Wie sagte einst Charlie Brown, als er gefragt wurde, dass wir uns um den Morgen gar nicht kümmern brauchen, weil wir uns nur auf das Heute konzentrieren sollten: „O das wäre Resignation. Ich arbeite immer noch daran, dass Gestern besser wird!“

Und was meinte wohl Freud damit, wenn er vom Mord sprach und sagte, „dass die Schwierigkeit nicht in der Ausführung der Tat sondern in der Beseitigung ihrer Spuren liegt.“

Ihr seht schon, es gibt es etwas Unlöschbares in allem, was wir tun. Und wenn wir weiter so achtlos sind, entgeht uns jeder Zauber. Es ist also längst an der Zeit, dass wir in dieser Moral „Leben-zu-ehren“, zu leben beginnen, und uns wieder einen Freiraum für naturgelobte Zeremonien schaffen. Also dann, lasst uns die Bankrotterklärung unserer Vorfahren zerreißen, bis zum triumphalen Ziel: Unseren Kindern wieder Waldtempel und Blumenoasen zu schenken, und uns auszusöhnen, mit uns und unseren Ahnen.

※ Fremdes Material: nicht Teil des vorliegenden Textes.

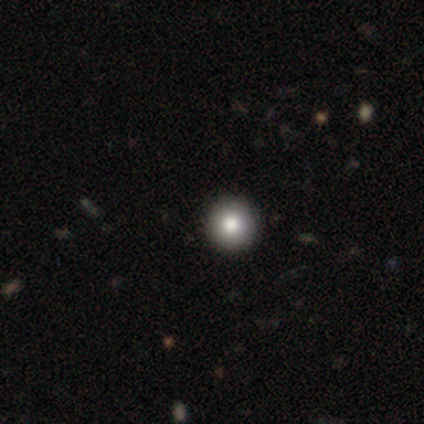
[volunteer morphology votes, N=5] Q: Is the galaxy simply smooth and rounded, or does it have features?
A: smooth — 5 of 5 (100%).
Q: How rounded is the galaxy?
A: round — 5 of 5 (100%).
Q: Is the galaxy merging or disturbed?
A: none — 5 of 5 (100%).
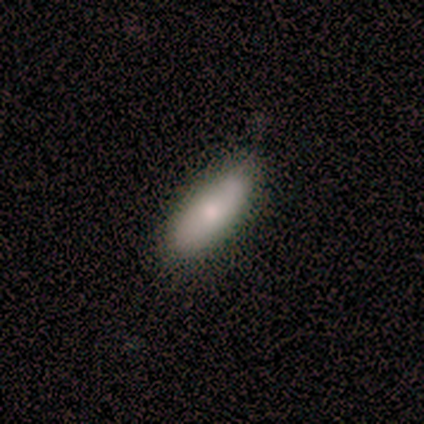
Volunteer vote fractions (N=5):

Nachtrag (3 Erdenjahre später): Nur wenige Wochen nach meiner Rede mobilisierte die Raumfahrt-Ag, (die ich übrigens verlassen habe), eine Mission zu der zweiten Erde in der Andromedagalaxie. In mir machte sich derweil ein mulmiges Gefühl breit, so haderte ich, dass ich niemals die Koordinaten hätte weiter geben dürfen. Ihr wisst ja, die vorherrschende Menschengier, die uns seitjeher zum Erzfeind der Natur gemacht hatte. Doch als ich hörte, dass die Raumfahrer keinen blühenden Planeten, so wie ich ihn beschreiben durfte, vorfanden, sondern nur einen Eisplaneten, auf dem sich die ewige Nacht verlor, war es mir im Stillen eine Genugtuung.